Walk along High Street and you’ll see multiple historic buildings, such as the Hope Building at the corner of High and Madison which is over 175 years old. The story of our community is told through the buildings we choose to save and preserve. They are daily reminders of the history that occurred in that exact spot.
Historic buildings tell only one part of our city’s history which is why for over a decade Historic City of Jefferson has been collecting oral histories of our community. We are not the only ones to realize the importance of oral histories though.
Over the years, as technology has broadened home recording options, many families are choosing to record their own oral histories. Even businesses are conducting oral histories to record the story of both their founders as well as recollections of their employees. For example, imagine how much we could learn about our community if there had been an oral history project focused on one of the shoe factories that thrived in our town for decades.
Interestingly, oral history is both the oldest type of historical inquiry--predating the written word and relayed through time often via song--one of the most modern--beginning with tape recorders in the 1940s and not utilizing state-of-the art 21st century digital technologies.
Technically, oral historians define “oral history” an interview based on a guide or outline and recorded in a format that likely will last into the future. Recordings made without the awareness of the recording device, such as the Nixon tapes, do not classify as oral history.
Instead, oral histories should be planned interviews that will yield in-depth information—this applies to any individual you interview, whether it’s a member of the community or someone in your family.

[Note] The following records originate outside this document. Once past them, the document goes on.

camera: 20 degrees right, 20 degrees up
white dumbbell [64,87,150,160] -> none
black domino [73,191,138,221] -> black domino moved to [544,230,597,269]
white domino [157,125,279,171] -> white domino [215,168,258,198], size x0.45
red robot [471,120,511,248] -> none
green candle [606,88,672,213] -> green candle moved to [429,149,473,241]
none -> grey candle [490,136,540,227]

Ideally, the histories will be used to form a finished project that will be accessible in some manner to future generations.
In recent years, HCJ spent a number of hours collecting oral histories regarding “The Foot”. The Foot refers to a section of town located at the base of Lincoln University and roughly bounded by East McCarty, Chestnut, Atchison, and Jackson Streets. As Jefferson City became increasingly segregated in the early and mid-1900s, black-owned businesses sprung up in the Foot to serve the displaced population while at the same time creating a unique culture.
Structurally, much of the Foot was demolished during the urban renewal push in the 1960s. However, at least some of the stories of the people that worked there, and descriptions of the community are preserved in the oral histories that have been collected. These oral histories help us remember the community as it was--the music at Booker T. Hotel on Lafayette, the stories of prominent black businessman and entrepreneur Duke Diggs, and so much more.
Oral histories are helpful not only for communities, but also for families. Over the past decade, more and more individuals are interested in the history of their families. Online services have helped foster this interest, with sites such as ancestry.com and newspapers.com making it easier than ever to find information.
Technology has also made collecting oral histories more accessible. Organizations have websites offering free templates to help guide individuals through the process of collecting an oral history. Cellular technology has eliminated the need for a separate recording device as many phones have a voice and video recording feature. Applications such as Facetime even make it possible to interview people that are far away and would otherwise not be accessible.
Over the years there have been large scale oral history projects, ranging from documenting the atrocities of World War II to the shock of September 11. Thousands of oral history projects are smaller but equally important for the communities and individuals whose stories are being preserved.
For example, in May 2019, we saw our community pull together after a F3 tornado ripped through our town. Everyone in Jefferson City remembers that day, what they were doing, and how they went about their life in the days following the storm. A year removed from the event, these memories are still fresh for many; however, with time, they will start to fade. Creating a documented oral history of this event which includes stories from a wide range of people and businesses is important to our community.
Similarly, you may find that recordings with the stories of your parents, their parents, and their parents before them becomes an important family memento. While you may have heard your grandmother’s story of how she first met your grandfather a hundred times, conducting an oral history interview with her would allow you to accurately preserve the story for your grandchildren.
If you have even a spark of interest in recording an oral history of someone in your family or your community, I encourage you to take the next step and learn more about the process today. We often take time for granted; however, with each passing day, memories fade and more stories are lost to time.
There are abundant resources available online through Google related to oral history interviews. In addition, HCJ has a variety of resources related to the topic on their website www.historiccityofjefferson.org. In November, HCJ will be offering a free online tutorial for local participants which will be available on Facebook at @HCJInc.
For those that want to get started now, Sean Rost of the Missouri State Historical Society has made a great video presentation available online at https://shsmo.org/news/2020/oral-history-intro-online.
Historic preservation matters. What matters just as much though, is preserving the stories of the people that came before us.